• **Data listing**
<<<<

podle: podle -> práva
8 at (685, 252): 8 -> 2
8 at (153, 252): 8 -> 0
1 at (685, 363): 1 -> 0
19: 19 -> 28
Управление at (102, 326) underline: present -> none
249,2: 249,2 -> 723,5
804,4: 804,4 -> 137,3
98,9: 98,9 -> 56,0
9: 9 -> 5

>>>>
<<<<

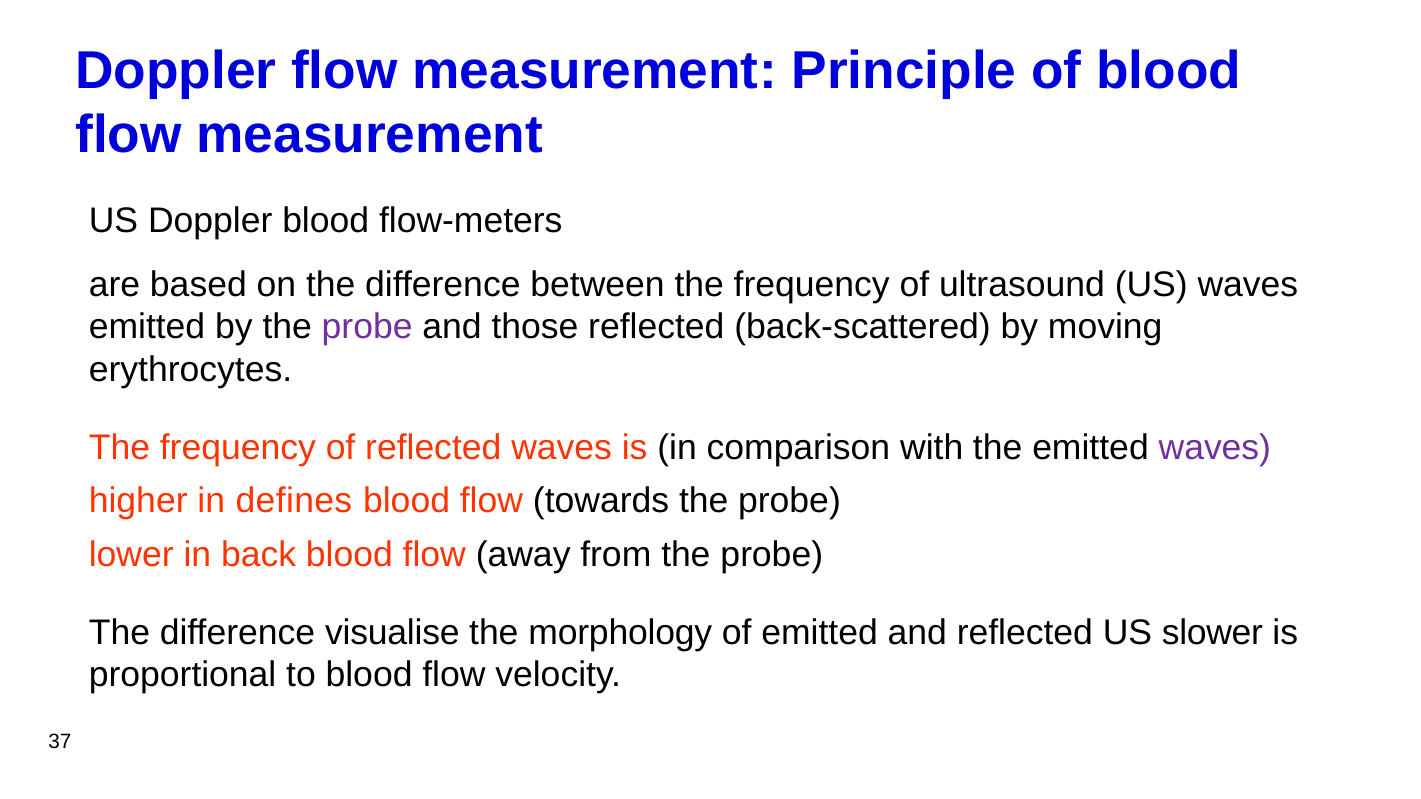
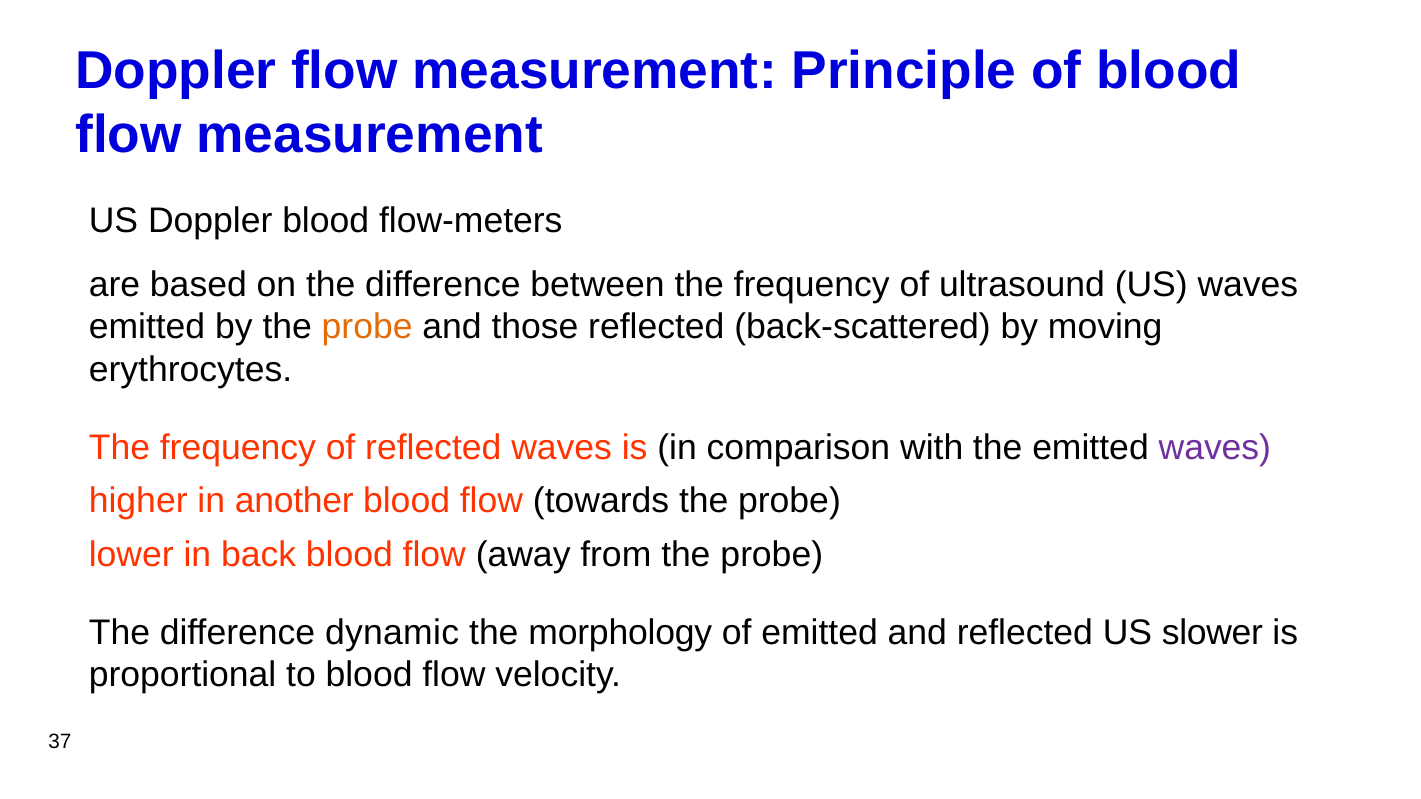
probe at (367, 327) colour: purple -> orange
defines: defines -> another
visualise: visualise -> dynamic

>>>>

• **Set exercise**
Pick out each line of the records above that contains the word "orange". Only matches with the same capitalization count.

• **Output**
probe at (367, 327) colour: purple -> orange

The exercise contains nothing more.